**Task directions:** Continue the trainer-tools library guide below, starting right after its last line.

**Selected passage:**

Built-in Integrations: Comes with hooks for wandb or trackio, Progress Bar, and Checkpointing.
Optimization: Easy Automatic Mixed Precision (AMP), Gradient Accumulation, and Gradient Clipping.
Metrics: robust metric tracking and logging to JSONL or external trackers.
Memory Profiling: Built-in tools to debug CUDA memory leaks.

Installation

pip install trainer-tools

# With optional integrations
pip install trainer-tools[wandb]      # Weights & Biases logging
pip install trainer-tools[trackio]    # Trackio logging
pip install trainer-tools[hydra]      # Hydra config management
pip install trainer-tools[all]        # All optional dependencies

Quick Start

Here is a minimal example of training a simple model:

import torch
import torch.nn as nn
from torch.utils.data import DataLoader, TensorDataset
from trainer_tools.trainer import Trainer
from trainer_tools.hooks import MetricsHook, Accuracy, Loss, ProgressBarHook

# 1. Prepare Data
x = torch.randn(100, 10)
y = torch.randint(0, 2, (100,))
ds = TensorDataset(x, y)
dl = DataLoader(ds, batch_size=32)

# 2. Define Model
model = nn.Sequential(nn.Linear(10, 2))
optimizer = torch.optim.Adam(model.parameters(), lr=1e-3)

# 3. Setup Hooks
metrics = MetricsHook(metrics=[Accuracy(), Loss()])
pbar = ProgressBarHook()

# 4. Train
trainer = Trainer(
    model=model,
    train_dl=dl,
    valid_dl=dl,
    optim=optimizer,
    loss_func=nn.CrossEntropyLoss(),
    epochs=5,
    hooks=[metrics, pbar],
    device="cuda" if torch.cuda.is_available() else "cpu"
)

trainer.fit()

How the Trainer Works

Training Loop

Trainer.fit() runs a standard PyTorch training loop but exposes hook points at every meaningful stage so you can inject logic without touching the core loop:

fit()
├── before_fit
└── for each epoch:
    ├── before_epoch
    ├── for each training batch:
    │   ├── before_step
    │   ├── predict()        → trainer.preds
    │   ├── after_pred
    │   ├── get_loss()       → trainer.loss / trainer.loss_t # float loss / tensor loss
    │   ├── after_loss
    │   ├── loss_t.backward()
    │   ├── after_backward
    │   ├── opt.step() / opt.zero_grad()

**Data for review:**

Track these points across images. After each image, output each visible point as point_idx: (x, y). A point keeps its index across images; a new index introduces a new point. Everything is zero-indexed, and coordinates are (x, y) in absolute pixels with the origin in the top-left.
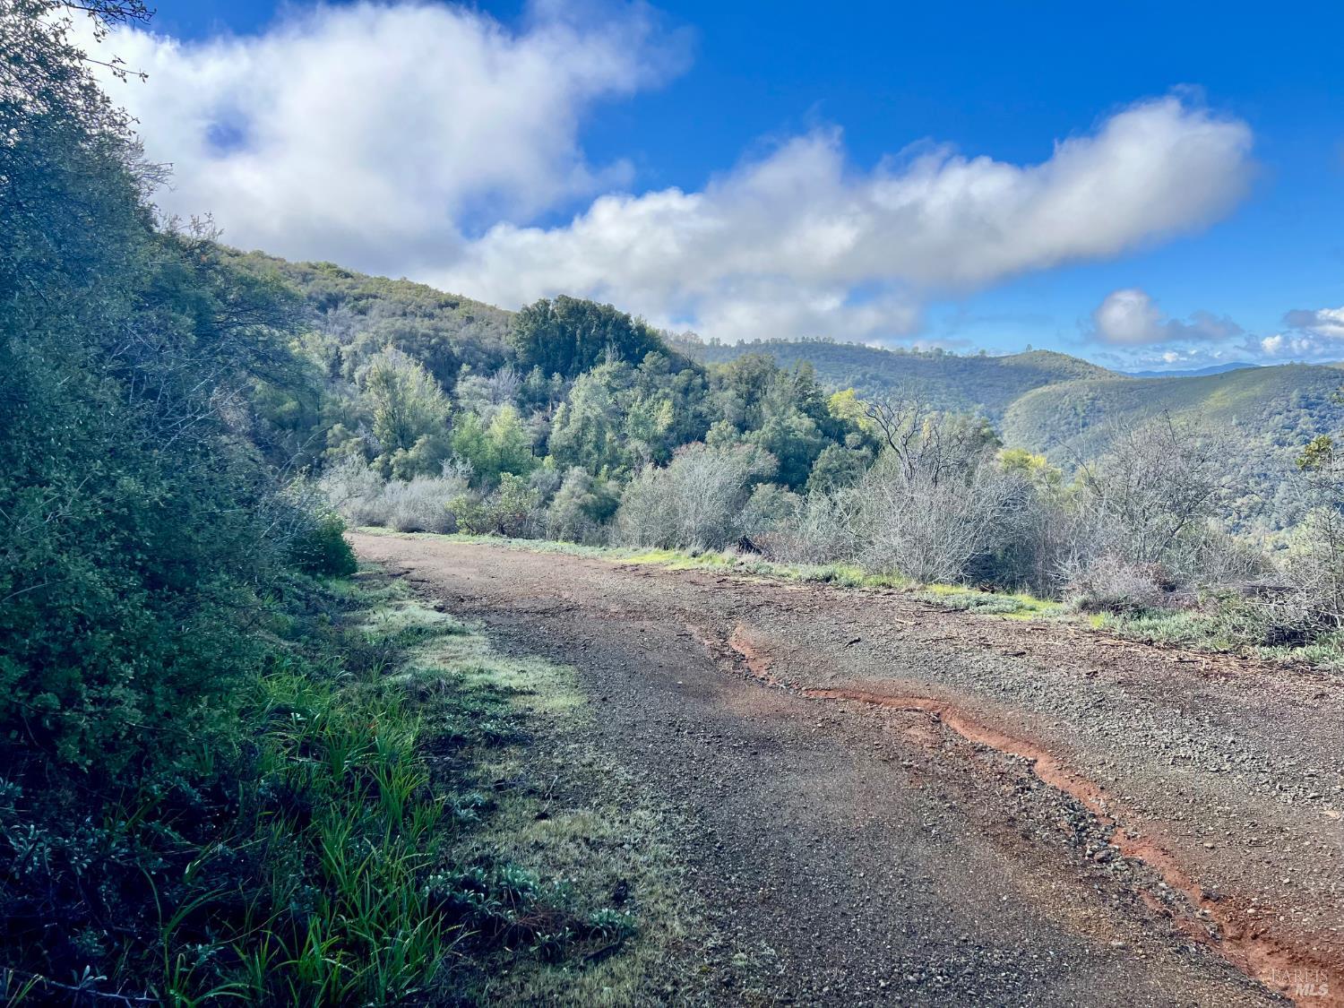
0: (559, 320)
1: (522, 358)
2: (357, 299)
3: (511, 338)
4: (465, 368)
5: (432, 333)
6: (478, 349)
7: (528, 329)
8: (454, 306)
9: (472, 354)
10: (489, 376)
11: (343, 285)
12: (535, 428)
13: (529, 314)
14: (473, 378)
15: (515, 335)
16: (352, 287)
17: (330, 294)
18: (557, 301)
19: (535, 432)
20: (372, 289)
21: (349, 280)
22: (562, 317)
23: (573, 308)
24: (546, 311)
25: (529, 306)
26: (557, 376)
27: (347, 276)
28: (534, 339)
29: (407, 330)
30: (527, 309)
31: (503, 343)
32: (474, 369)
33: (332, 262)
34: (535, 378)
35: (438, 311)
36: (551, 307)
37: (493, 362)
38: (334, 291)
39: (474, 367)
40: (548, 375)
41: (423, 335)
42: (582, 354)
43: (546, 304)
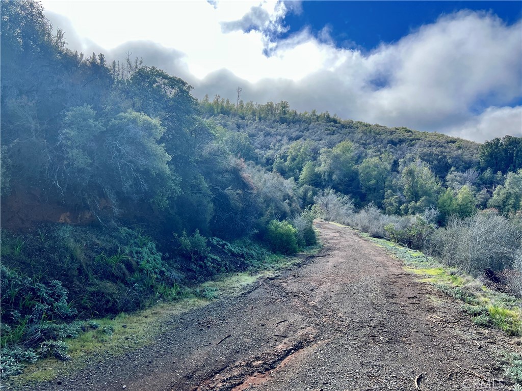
0: (504, 147)
1: (482, 164)
2: (411, 141)
3: (478, 156)
4: (453, 168)
5: (439, 154)
6: (461, 160)
7: (487, 151)
8: (454, 142)
9: (457, 162)
10: (463, 172)
11: (407, 135)
12: (483, 196)
13: (489, 145)
14: (455, 173)
15: (480, 154)
16: (410, 136)
17: (400, 139)
18: (504, 138)
19: (482, 198)
20: (419, 136)
21: (410, 133)
22: (506, 145)
23: (513, 141)
24: (498, 143)
25: (489, 141)
26: (499, 173)
27: (410, 131)
28: (491, 155)
29: (429, 152)
30: (488, 142)
31: (474, 157)
32: (457, 169)
33: (404, 127)
34: (488, 174)
35: (446, 144)
36: (501, 141)
37: (467, 166)
38: (402, 137)
39: (457, 168)
40: (495, 172)
41: (435, 154)
42: (515, 162)
43: (498, 140)
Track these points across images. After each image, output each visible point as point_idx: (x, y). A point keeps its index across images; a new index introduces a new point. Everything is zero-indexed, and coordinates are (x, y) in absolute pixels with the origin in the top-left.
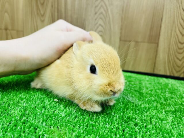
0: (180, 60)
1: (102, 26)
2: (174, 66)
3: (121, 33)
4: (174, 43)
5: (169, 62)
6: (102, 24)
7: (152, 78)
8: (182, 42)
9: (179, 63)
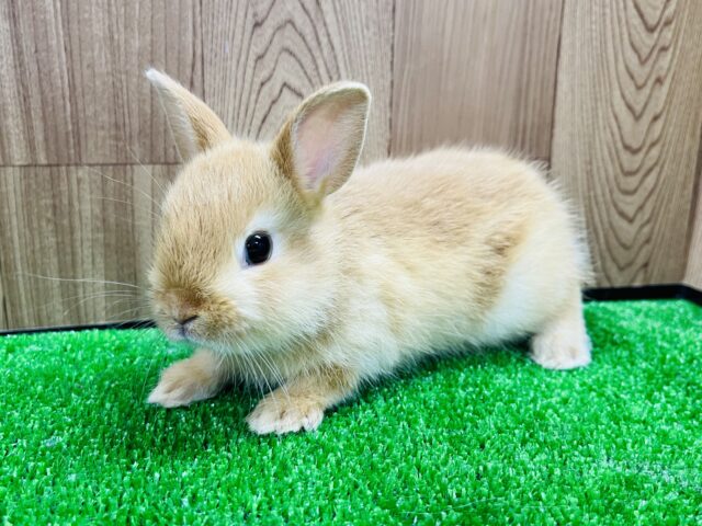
0: (631, 221)
2: (610, 248)
4: (606, 153)
5: (593, 231)
8: (635, 145)
9: (628, 231)
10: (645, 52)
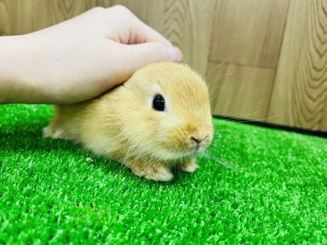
0: (314, 100)
1: (177, 34)
2: (302, 111)
3: (211, 48)
4: (304, 69)
5: (294, 102)
6: (178, 30)
7: (263, 130)
8: (319, 67)
9: (312, 105)
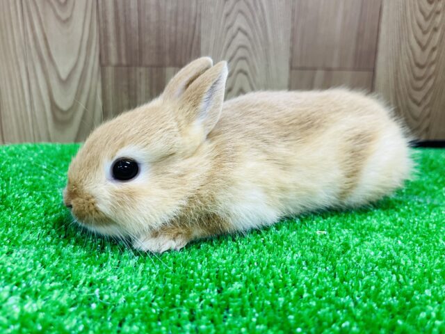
0: (419, 104)
1: (245, 33)
3: (292, 50)
4: (405, 67)
6: (245, 27)
8: (422, 63)
9: (417, 111)
10: (428, 13)
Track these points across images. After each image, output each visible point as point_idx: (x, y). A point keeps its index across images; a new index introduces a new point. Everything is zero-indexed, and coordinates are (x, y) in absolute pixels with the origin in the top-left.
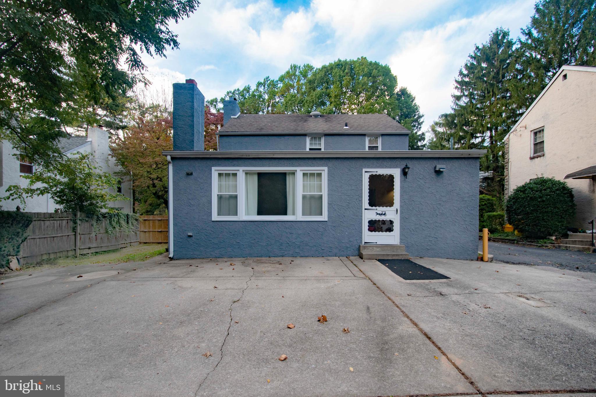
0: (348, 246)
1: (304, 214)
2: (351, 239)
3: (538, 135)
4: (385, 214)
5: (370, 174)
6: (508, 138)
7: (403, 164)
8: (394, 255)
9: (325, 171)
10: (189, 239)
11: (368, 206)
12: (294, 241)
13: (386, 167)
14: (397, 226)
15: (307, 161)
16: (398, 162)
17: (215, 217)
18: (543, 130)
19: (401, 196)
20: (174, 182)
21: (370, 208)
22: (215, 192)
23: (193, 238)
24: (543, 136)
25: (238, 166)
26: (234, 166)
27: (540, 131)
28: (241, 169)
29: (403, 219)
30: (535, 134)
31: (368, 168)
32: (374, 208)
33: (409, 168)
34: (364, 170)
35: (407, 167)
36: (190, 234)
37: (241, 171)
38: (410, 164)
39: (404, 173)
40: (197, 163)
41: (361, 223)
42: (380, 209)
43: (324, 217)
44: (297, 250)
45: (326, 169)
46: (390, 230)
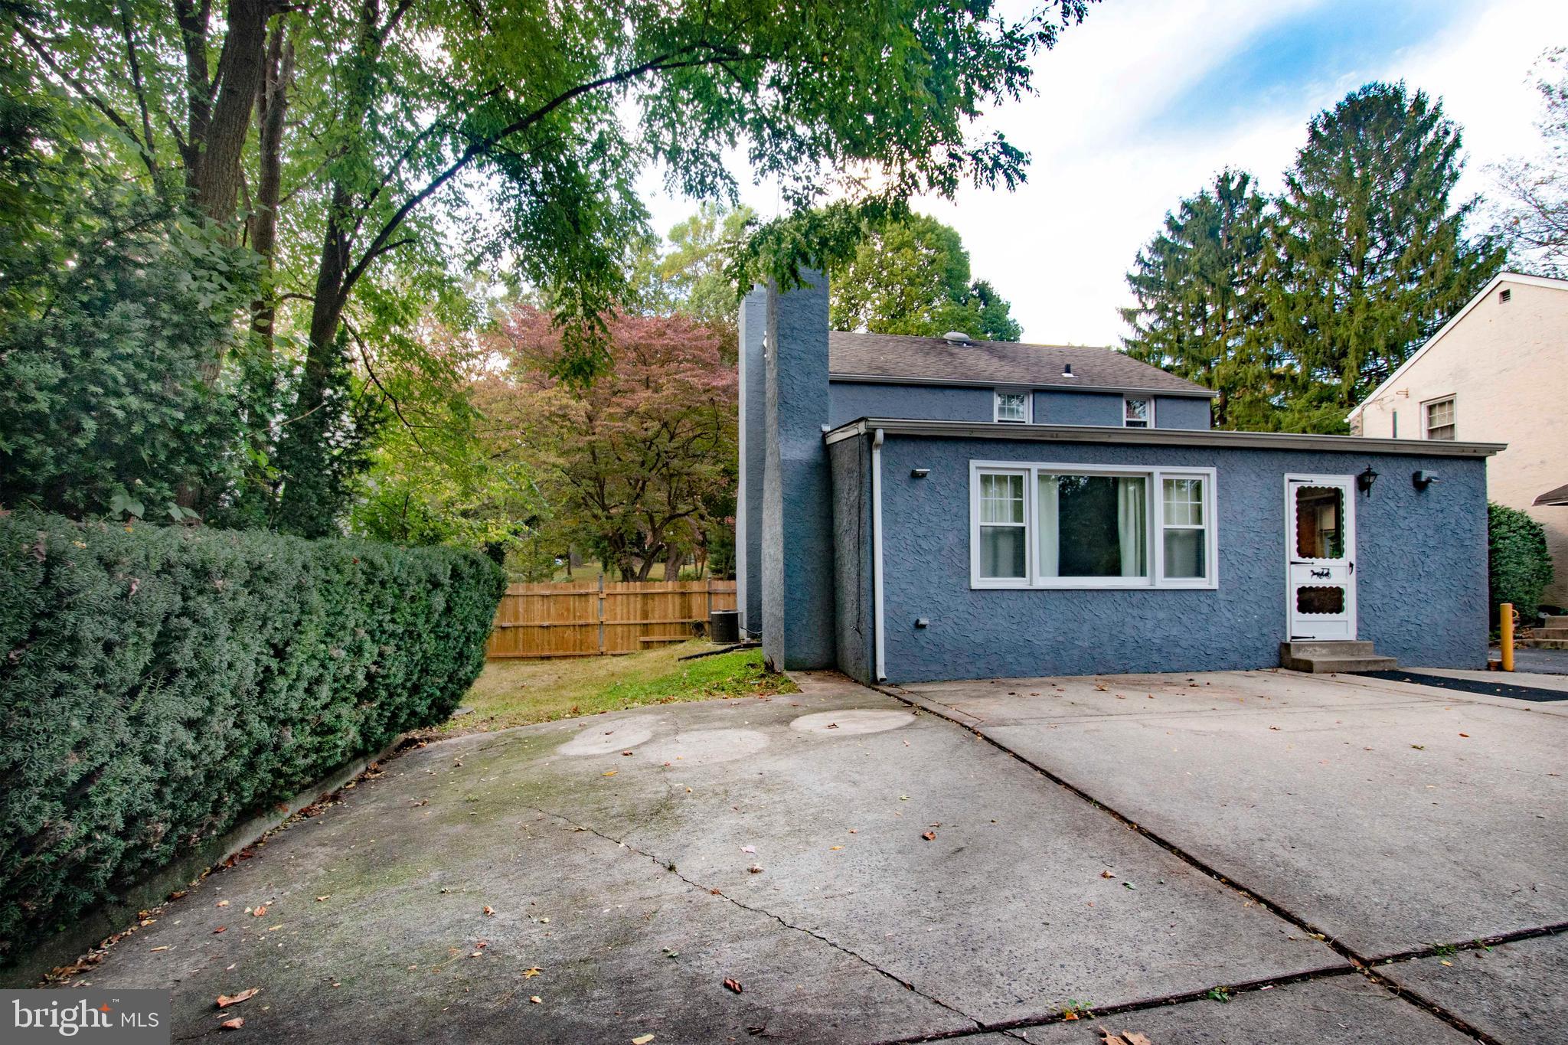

**Result of the exercise:**
    │   └── after_step
    ├── before_valid
    ├── for each validation batch:
    │   └── (same as above, no backward/opt steps)
    └── after_epoch
└── after_fit           (or after_cancel on KeyboardInterrupt)

Key Trainer Attributes

At any hook point you have access to the live trainer state:

Attribute	Description
`trainer.model`	The `nn.Module` being trained
`trainer.opt`	The optimizer
`trainer.epoch` / `trainer.step`	Current epoch / global step count
`trainer.batch`	The raw batch from the dataloader
`trainer.preds`	Model predictions (set after `predict()`)
`trainer.loss` / `trainer.loss_t`	Scalar loss value / loss tensor
`trainer.training`	`True` during the train phase, `False` during validation
`trainer.dl`	DataLoader currently in use
`trainer.config`	Optional config object (e.g. Hydra `DictConfig`)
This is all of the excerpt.